Я только что получил замечательную гравюру. Ночь в Нью-Йорке и Бруклинский мост, покрытый снегом. Эту гравюру создал Мэджилл в 1995 году. Мост на ней теряется в серой дымке, а на первом плане — светящийся фонарь и засыпанная снегом скамейка. Гравюру прислал Говард Моргейм, мой американский агент и друг. На самом деле — даже больше, чем друг. Как-то вечером, в японском ресторане, когда съеденные суси уже лезли у нас из ушей, а языки горели от сакэ, мы поклялись быть кровными братьями, пока смерть не разлучит нас. С тех пор мы и вправду братья. Говард приедет в Испанию через несколько дней за моим новым романом. Конец работы над новой книгой всегда позволяет мне собрать вместе старых друзей: из университета в Мурсии приезжает профессор грамматики, горец Монтанер спускается с пиренейских отрогов, Сеальтиель Алатристе привозит из Мехико бутылку текилы, Клод Глютнц бросает фотографировать войну и переселяется из своего дома в Лозанне в отель «Суесиа» в Мадриде, а Антонио Карденаль на время забывает о Летиции Каста. На этот раз к ним присоединится Говард Моргейм. Одна мысль об этом поднимает мне настроение. Я очень люблю Говарда.

Говард Моргейм — один из трех симпатичных американцев, которые помогли мне избавиться от немалой части стереотипов и предрассудков относительно своей страны. Двое других — это Дренка, мой славный и трудолюбивый нью-йоркский издатель, и гениальный чудак Дэниел Шерр. Поход в ресторан с Дэниелом неизменно превращается в настоящий спектакль: этот тип наполовину еврей, наполовину араб, да к тому же еще и вегетарианец. Ваш покорный слуга, европеец, вполне довольный своим средиземноморским происхождением, никогда не мечтал посетить Соединенные Штаты. За двадцать с лишним лет скитаний у меня так и возникло желания побывать в этой стране. Пусть себе едут, кому интересно. Теперь я думаю, что менять иногда свое мнение если не мудро, то уж наверняка честно. Когда я все же отправился в Штаты по неотложным издательским делам, многие из моих самых серьезных опасений не замедлили подтвердиться. Однако мне посчастливилось обнаружить по-настоящему красивые и волнующие вещи, места и лица. Я нашел там благородство, культуру и друзей. Меня поразили книжные магазины, библиотеки, галереи и необычные музеи. Я повстречал людей, которые рассуждали об истории моей страны с глубиной, которой не хватает слишком многим испанцам.

С Говардом мы дружим уже несколько лет; с тех пор, как я показал ему Севилью и бары Трианы, и подарил серебряный кубок из ювелирного магазина в Кампане, неподалеку от киоска моего приятеля Курро.
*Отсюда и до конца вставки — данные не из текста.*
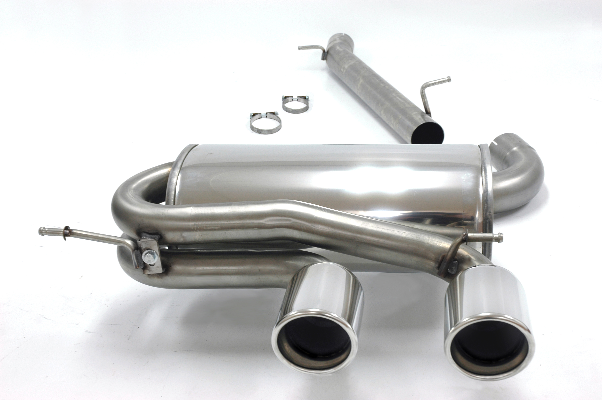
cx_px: 301
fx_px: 952
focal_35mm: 57
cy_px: 200
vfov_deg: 23.7
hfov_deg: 35.1
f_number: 10
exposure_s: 1/5
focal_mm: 38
Это был настоящий кубок тореро. На нем не успели выгравировать имя, и Говард сделал это дома, у бруклинского ювелира. Мой друг родился в Бруклине и живет в нем до сих пор, правда, теперь в доме с видом на реку и мост. Говард — воплощение американской мечты. Он из бедной семьи, работал как проклятый и наконец смог купить себе превосходный дом. Этот дом — единственное, что жена Говарда оставила ему после развода. Рок-певица, смуглая красавица, она разбила моему другу сердце, но зато подарила ему прекрасную дочь, которую Говард обожает. Он подружился с новым бойфрендом своей жены, чтобы почаще видеть дочурку. Элегантность и европейские манеры Говарада очень нравятся женщинам, но ни одной из них он не позволяет встать между собой и своей дочерью. Они часто гуляют по Бруклинскому мосту, взявшись за руки, как двое влюбленных. Иногда Говард оборачивается ко мне и говорит: «Ты только посмотри на нее. Посмотри, какие глаза. Она так же красива, как ее мать, чертова ведьма!»

Как видите, Бруклинский мост играет в нашей истории не последнюю роль. Еще нам нравится ресторан прямо под ним, напротив Манхэттена. Это здесь Говард сказал мне, что гордится своим происхождением — гордится, что был нищим пареньком из Бруклина. Он так пылко говорил о своем квартале, этот элегантный космополит. «Ты заметил, — спросил меня Говард, — что в любом голливудском фильме о войне есть крепкий парень из Бруклина?» На самом деле он говорил о себе самом, вспоминал собственное детство. И, слушая его, я понял Соединенные Штаты так хорошо, как не смог бы понять за всю свою жизнь. Особенно в тот момент, когда Говард вдруг задумался о чем-то и наконец гордо произнес: «My city», показав на небоскребы по ту сторону Гудзона. В тот момент я сумел полюбить Нью-Йорк почти так же, как мой друг.